2013 verfassten Lutheraner und Katholiken gemeinsam einen Text mit dem Titel "Vom Konflikt zur Gemeinschaft". Er ist gleichermaßen retro- wie prospektiv ausgerichtet. Auf diesem Dialogdokument baut ein Entwurf von Lutherischem Weltbund und Vatikan für einen ökumenischen Gottesdienst auf. Nach dieser Liturgie wurde am 31. Oktober 2016 in Lund ein internationaler ökumenischer Gottesdienst von Papst Franziskus sowie dem Präsidenten und dem Generalsekretär des Lutherischen Weltbundes gefeiert. Für 2017 sind in Deutschland viele ökumenische Initiativen für ein "gemeinsames katholisch-lutherisches Reformationsgedenken" vorbereitet.
Die evangelische Kirche begann schon 2008 mit einer Lutherdekade. In ihrem umfangreichen Programm setzt sich die EKD explizit von Jubiläumstendenzen der Vergangenheit ab: "Während in früheren Jahrhunderten Reformationsjubiläen national und in konfessioneller Abgrenzung begangen wurden, soll das kommende Reformationsjubiläum von Offenheit, Freiheit und Ökumene geprägt sein." Gefragt wird nach der Rolle der Reformation bei der Entstehung der Moderne und nach ihren Auswirkungen für die heutige Zeit. Fast mustergültig wird damit ein Charakteristikum von Jubiläen in der Zeitgeschichte erfüllt: die "historische Neujustierung". Das Vergangene wird im Licht der Gegenwart umgruppiert, und neue Blickachsen werden geschaffen. Im Jubiläum "hat der Glaube, dass die Geschichte unmittelbar auf die Gegenwart zulaufe, seinen legitimen Platz, und er ordnet das Gewesene von Jubiläum zu Jubiläum neu". Von manchen wird die Lutherdekade kurz vor ihrem abschließenden Höhepunkt, dem eigentlichen Jubiläumsjahr, inzwischen als "protestantische Dauerwerbesendung" empfunden.

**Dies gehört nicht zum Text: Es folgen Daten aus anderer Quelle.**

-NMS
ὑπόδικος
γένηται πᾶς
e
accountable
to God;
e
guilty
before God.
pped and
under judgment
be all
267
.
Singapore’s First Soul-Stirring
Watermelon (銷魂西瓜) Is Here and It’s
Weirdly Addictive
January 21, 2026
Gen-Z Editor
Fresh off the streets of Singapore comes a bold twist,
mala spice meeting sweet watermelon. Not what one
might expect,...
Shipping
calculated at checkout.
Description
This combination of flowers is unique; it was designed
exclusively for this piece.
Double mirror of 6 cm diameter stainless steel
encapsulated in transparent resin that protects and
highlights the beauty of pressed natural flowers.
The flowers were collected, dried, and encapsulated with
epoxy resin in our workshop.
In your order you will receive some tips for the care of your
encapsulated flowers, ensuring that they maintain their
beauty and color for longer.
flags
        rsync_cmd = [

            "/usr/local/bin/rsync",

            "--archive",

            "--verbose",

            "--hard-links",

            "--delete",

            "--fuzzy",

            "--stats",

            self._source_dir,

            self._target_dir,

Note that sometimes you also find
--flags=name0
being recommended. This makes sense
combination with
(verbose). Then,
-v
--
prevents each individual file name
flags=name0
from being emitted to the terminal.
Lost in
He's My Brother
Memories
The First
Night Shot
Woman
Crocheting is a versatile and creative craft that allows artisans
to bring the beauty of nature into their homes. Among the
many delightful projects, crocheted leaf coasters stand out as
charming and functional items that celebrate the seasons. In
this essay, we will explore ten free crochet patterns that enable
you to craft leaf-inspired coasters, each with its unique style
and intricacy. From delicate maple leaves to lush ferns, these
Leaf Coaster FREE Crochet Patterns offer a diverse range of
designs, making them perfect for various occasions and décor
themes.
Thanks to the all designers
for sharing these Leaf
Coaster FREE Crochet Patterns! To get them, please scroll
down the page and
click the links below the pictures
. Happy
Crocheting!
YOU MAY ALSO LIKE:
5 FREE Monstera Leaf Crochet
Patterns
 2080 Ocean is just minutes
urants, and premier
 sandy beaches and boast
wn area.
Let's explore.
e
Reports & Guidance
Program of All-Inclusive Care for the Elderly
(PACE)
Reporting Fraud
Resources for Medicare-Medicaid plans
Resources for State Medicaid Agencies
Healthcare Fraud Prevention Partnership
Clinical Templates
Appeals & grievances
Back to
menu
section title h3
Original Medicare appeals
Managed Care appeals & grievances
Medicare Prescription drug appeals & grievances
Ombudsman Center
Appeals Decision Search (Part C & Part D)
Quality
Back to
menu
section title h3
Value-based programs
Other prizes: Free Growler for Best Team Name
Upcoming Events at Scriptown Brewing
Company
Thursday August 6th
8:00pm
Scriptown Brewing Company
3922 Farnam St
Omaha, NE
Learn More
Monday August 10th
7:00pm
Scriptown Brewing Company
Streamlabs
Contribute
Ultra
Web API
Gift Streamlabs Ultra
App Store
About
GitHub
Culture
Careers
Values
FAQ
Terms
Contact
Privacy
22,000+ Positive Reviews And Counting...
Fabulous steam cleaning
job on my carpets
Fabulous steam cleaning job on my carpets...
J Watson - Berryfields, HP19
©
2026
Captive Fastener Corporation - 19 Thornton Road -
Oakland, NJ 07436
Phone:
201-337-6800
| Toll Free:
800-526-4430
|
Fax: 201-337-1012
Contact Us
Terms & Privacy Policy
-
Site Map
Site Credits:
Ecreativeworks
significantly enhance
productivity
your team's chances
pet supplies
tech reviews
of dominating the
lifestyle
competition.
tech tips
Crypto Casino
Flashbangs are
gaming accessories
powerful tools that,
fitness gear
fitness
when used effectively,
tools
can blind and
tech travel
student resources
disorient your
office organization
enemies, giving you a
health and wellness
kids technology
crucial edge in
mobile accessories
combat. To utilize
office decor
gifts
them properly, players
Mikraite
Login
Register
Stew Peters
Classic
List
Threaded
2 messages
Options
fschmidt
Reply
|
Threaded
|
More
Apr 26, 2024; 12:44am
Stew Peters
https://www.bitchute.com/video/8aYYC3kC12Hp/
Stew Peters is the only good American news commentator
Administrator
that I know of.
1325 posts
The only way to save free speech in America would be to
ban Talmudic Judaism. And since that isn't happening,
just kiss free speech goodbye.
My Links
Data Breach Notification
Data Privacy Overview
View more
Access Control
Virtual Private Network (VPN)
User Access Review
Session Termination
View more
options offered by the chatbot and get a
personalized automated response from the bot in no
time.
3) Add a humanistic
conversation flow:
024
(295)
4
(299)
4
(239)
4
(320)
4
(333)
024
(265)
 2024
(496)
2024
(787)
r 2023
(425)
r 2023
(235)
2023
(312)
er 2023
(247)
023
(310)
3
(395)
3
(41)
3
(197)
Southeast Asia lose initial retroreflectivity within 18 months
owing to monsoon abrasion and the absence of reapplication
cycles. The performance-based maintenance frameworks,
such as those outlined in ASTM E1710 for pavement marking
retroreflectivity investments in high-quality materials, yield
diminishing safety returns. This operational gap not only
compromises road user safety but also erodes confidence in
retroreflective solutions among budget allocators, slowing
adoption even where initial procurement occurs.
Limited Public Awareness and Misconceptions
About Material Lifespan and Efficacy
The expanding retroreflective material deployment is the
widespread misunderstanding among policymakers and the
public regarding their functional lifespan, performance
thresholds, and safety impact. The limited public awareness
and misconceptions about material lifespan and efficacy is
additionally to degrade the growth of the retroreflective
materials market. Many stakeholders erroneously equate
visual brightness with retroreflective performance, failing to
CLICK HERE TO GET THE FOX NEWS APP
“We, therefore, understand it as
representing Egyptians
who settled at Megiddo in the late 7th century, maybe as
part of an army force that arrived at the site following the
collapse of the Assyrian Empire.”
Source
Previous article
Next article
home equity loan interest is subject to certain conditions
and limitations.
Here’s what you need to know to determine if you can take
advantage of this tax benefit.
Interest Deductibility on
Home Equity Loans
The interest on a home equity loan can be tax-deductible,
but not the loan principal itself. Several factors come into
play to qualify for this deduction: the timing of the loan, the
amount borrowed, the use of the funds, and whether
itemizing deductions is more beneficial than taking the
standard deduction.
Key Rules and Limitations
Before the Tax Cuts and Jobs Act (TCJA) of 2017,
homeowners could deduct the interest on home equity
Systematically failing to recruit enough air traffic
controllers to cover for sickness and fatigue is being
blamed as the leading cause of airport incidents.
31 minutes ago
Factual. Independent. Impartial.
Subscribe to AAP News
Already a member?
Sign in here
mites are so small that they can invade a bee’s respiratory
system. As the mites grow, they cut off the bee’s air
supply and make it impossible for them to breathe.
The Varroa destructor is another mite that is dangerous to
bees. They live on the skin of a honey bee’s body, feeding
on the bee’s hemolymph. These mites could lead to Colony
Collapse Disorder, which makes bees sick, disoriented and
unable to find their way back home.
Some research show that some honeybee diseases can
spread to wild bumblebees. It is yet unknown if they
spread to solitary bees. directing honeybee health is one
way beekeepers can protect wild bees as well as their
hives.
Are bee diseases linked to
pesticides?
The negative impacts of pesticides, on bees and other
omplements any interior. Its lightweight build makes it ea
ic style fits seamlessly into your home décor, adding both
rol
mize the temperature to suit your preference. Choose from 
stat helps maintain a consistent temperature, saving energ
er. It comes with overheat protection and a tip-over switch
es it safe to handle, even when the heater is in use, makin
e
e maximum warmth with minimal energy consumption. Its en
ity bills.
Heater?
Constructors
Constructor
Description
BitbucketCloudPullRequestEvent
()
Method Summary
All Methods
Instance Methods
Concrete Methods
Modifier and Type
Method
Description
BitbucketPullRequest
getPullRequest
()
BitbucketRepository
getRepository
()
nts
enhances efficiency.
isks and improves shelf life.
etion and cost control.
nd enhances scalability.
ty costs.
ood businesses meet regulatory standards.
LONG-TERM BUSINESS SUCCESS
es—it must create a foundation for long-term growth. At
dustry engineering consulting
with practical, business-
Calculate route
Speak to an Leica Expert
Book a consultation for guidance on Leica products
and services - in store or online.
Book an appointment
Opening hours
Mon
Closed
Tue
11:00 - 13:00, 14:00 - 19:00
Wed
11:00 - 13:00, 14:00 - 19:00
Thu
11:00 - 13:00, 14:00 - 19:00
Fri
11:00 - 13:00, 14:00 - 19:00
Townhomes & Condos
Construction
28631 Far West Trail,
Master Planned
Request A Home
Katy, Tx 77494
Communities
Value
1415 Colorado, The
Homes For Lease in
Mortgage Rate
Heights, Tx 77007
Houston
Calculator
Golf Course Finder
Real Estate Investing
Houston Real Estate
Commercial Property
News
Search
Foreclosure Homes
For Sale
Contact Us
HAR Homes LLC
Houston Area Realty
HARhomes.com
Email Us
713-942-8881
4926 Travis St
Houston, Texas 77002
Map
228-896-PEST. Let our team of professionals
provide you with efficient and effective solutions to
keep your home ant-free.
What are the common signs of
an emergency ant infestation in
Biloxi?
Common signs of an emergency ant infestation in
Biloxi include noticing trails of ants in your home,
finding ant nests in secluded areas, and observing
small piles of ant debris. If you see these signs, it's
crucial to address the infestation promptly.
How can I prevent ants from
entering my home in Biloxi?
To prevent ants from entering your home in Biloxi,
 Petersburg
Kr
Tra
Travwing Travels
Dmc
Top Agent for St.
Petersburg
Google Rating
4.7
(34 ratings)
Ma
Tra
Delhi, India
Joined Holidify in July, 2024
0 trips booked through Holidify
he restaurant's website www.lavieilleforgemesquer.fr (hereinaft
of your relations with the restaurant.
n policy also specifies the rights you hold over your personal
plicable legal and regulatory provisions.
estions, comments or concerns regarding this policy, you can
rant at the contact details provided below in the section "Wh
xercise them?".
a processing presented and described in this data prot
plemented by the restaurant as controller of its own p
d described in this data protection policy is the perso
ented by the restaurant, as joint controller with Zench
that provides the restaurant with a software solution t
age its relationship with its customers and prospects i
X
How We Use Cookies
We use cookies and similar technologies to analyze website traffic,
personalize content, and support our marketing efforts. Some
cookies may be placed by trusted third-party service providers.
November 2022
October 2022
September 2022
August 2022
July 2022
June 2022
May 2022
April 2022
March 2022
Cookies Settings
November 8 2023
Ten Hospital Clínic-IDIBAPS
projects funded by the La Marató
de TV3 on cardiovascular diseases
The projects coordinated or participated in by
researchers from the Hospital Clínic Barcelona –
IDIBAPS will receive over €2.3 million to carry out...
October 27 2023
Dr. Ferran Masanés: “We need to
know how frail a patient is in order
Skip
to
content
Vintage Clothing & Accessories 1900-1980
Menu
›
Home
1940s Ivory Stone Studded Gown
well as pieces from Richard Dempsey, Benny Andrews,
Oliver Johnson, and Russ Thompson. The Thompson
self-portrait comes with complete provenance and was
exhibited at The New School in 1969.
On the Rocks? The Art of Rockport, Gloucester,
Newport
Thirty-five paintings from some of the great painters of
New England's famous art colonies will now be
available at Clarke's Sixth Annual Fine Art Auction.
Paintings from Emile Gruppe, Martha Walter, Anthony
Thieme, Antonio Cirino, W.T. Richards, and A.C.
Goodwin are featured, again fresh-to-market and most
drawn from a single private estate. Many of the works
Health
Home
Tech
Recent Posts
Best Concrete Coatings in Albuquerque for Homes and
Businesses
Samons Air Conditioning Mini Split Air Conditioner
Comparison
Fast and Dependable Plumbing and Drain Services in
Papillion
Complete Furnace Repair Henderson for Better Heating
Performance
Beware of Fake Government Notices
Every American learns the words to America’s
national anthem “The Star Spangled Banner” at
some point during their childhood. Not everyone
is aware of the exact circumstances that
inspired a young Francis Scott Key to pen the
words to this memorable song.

Die deutsche Gesellschaft ist seit den 1960er Jahren religiös und weltanschaulich deutlich pluraler geworden. Auch durch die Wiedervereinigung wurde der Anteil der Protestanten und Katholiken kleiner. Zugenommen hat neben den Angehörigen anderer Religionen vor allem die Zahl der Konfessionslosen, die inzwischen den größten Bevölkerungsteil ausmachen. Doch gilt auch das Reformationsjubiläum 2017 als ein historisches Jubiläum von "gesamtstaatlicher Bedeutung", die Protestanten müssen folglich nicht alleine feiern. Der Bund und die Länder beteiligen sich daran finanziell wie inhaltlich. Schon 2007 schufen Bundesregierung, Länder und die EKD zur Jubiläumsvorbereitung eine gemeinsame Arbeitsstruktur, "um unter Wahrung der jeweiligen Verantwortungsbereiche erfolgreich zusammen zu arbeiten". Im geschichtspolitischen Positionspapier der Bundesregierung wird auf die identitäts- und imagefördernde Funktion des Jubiläums hingewiesen: "In der Rückbesinnung auf die unsere heutige Gesellschaft und unser Staatswesen so prägenden Folgen der Reformation ist es möglich, sich der eigenen Identität zu vergewissern, Deutschland als weltoffene Geistes- und Kulturnation zu präsentieren und ein positives Deutschlandbild im Ausland zu befördern." Inwieweit dies gelingt, wird Gegenstand zukünftiger Forschung sein.